## What is needed
What lines in this listing contain the string "terjadi"? Report each one by copying it.

## Provided data
-=-=-=-=-

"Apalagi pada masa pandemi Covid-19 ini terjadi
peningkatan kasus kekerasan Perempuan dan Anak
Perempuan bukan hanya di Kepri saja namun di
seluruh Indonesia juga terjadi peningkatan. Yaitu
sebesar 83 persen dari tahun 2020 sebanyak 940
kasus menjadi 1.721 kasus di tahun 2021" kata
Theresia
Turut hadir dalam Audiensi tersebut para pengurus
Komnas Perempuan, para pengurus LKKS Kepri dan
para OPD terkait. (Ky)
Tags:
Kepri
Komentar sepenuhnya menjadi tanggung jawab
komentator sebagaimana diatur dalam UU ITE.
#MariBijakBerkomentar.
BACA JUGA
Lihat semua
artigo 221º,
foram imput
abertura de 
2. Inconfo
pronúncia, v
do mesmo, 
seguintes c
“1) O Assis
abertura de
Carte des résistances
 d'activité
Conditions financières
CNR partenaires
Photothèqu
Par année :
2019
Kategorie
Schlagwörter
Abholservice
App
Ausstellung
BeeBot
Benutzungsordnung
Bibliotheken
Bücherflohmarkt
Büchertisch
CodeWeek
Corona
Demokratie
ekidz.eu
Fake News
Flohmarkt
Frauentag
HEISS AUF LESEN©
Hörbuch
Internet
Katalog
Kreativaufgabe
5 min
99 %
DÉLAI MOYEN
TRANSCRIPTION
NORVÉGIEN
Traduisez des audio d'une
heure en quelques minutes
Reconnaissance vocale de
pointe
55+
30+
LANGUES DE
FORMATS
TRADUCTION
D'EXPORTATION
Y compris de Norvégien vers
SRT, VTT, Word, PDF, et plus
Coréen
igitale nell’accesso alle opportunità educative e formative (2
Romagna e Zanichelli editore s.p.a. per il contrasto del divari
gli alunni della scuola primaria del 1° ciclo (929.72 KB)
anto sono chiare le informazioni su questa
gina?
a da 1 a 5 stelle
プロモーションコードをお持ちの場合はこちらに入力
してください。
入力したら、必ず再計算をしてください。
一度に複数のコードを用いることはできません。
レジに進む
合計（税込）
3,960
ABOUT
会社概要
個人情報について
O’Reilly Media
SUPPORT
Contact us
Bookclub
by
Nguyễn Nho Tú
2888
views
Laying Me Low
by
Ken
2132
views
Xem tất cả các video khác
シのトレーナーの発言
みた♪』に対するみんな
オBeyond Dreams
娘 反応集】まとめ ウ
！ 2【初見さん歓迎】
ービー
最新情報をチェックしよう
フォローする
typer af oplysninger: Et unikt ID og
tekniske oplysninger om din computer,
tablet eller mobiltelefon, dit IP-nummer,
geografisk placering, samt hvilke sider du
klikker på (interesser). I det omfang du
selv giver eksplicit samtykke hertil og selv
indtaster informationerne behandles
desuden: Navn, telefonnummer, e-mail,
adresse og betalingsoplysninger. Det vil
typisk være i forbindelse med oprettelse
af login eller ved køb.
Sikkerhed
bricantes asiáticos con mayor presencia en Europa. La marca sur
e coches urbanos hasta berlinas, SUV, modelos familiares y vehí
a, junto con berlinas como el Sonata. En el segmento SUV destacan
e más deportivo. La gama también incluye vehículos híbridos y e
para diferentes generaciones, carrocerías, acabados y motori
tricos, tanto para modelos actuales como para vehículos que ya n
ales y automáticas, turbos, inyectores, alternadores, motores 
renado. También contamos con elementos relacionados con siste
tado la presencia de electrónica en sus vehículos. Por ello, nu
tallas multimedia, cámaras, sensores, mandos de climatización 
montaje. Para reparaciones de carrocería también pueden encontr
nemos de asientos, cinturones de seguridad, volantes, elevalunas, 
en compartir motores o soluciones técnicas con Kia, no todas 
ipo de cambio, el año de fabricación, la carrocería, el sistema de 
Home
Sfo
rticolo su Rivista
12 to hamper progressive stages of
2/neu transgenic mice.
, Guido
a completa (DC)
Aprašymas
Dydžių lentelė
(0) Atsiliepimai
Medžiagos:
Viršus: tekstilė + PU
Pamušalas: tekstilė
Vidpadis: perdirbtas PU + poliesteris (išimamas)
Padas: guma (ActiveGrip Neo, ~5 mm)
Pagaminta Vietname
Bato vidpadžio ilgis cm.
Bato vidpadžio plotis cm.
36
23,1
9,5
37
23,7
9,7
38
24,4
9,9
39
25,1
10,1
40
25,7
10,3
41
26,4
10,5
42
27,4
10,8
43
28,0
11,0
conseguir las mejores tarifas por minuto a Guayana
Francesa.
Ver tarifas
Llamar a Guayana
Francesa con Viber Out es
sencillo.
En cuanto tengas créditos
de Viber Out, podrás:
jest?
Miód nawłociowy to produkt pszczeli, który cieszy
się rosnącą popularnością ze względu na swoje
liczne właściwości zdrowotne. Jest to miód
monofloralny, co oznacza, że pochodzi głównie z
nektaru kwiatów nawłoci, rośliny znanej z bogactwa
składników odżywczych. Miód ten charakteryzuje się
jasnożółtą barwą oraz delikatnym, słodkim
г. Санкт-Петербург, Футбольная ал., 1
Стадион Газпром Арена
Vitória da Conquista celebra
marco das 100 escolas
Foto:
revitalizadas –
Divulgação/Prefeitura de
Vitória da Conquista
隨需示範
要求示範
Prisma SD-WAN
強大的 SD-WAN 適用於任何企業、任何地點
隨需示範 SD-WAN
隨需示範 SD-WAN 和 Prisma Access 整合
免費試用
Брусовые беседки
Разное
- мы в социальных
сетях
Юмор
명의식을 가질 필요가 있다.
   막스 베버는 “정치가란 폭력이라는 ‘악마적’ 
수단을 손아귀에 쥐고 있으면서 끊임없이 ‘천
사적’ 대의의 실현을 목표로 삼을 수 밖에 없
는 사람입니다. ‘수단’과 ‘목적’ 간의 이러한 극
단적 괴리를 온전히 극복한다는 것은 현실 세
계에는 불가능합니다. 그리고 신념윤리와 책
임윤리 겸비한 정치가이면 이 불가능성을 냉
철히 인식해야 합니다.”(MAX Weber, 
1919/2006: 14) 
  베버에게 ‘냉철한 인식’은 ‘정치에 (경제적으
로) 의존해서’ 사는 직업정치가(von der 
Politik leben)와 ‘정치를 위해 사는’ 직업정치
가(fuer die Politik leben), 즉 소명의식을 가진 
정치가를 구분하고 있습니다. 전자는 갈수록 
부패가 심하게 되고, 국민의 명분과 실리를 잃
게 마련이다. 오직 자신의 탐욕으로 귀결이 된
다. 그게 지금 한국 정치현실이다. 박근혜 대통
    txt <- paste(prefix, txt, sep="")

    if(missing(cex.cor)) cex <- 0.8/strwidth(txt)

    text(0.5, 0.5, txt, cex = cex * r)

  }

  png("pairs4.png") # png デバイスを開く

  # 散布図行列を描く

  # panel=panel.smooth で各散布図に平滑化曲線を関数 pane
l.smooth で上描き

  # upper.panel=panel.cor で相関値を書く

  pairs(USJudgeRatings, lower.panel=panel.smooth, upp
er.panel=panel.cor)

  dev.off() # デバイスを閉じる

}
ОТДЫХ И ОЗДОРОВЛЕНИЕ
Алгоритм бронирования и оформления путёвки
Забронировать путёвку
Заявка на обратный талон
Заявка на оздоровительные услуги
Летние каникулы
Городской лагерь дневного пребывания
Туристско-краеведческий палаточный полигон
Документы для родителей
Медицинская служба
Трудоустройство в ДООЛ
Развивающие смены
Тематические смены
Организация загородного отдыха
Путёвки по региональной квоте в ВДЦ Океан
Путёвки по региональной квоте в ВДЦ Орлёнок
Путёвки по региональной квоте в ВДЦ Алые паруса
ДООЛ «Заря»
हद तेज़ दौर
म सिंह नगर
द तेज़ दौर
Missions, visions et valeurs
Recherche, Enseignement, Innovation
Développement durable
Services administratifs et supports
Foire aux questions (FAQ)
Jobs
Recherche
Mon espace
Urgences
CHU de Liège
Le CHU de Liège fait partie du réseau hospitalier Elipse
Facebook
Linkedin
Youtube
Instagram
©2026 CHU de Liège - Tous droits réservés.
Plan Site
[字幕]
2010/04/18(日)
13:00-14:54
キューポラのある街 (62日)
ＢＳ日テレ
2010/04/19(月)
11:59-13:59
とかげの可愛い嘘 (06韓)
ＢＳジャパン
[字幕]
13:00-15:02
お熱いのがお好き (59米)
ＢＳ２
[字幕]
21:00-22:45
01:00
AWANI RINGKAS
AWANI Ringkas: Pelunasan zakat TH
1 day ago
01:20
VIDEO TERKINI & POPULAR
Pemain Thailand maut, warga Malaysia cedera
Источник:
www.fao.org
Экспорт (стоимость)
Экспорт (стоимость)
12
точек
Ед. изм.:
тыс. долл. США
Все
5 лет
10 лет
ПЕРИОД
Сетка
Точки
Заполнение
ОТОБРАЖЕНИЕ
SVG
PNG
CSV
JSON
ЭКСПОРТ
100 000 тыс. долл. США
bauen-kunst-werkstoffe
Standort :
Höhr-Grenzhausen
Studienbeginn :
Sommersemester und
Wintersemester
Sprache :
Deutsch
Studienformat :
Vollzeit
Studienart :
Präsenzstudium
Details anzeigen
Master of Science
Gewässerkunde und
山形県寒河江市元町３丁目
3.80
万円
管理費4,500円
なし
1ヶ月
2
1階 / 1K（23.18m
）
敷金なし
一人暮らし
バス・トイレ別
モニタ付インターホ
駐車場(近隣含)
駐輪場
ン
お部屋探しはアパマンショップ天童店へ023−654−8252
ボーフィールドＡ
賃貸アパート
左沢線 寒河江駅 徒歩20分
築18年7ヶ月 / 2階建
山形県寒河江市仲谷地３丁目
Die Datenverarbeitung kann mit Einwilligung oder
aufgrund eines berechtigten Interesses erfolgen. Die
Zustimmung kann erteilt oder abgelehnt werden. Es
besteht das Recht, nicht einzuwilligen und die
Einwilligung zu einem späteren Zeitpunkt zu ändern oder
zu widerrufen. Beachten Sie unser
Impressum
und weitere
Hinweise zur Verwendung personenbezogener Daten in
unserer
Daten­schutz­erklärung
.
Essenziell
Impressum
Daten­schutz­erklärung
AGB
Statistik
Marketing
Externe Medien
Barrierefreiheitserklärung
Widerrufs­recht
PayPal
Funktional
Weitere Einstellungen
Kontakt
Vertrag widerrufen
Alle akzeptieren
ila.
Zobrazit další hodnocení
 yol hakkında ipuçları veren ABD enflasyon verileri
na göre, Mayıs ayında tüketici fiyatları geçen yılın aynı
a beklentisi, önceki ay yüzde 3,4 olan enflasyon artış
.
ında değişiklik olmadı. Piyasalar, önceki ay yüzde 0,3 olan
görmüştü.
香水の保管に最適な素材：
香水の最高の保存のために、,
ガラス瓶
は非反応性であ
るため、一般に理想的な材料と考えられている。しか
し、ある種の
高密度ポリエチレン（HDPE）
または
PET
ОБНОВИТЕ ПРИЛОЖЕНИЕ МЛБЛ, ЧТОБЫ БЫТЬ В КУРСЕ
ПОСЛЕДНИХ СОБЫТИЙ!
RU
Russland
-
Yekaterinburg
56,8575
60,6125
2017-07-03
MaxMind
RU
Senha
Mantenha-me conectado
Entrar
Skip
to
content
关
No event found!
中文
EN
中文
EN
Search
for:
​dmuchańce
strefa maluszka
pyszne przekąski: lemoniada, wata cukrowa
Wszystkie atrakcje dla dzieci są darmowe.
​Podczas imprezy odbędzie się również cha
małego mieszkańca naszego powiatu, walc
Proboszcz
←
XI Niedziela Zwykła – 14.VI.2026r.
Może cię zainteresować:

-=-=-=-=-

## Answer area
"Apalagi pada masa pandemi Covid-19 ini terjadi
seluruh Indonesia juga terjadi peningkatan. Yaitu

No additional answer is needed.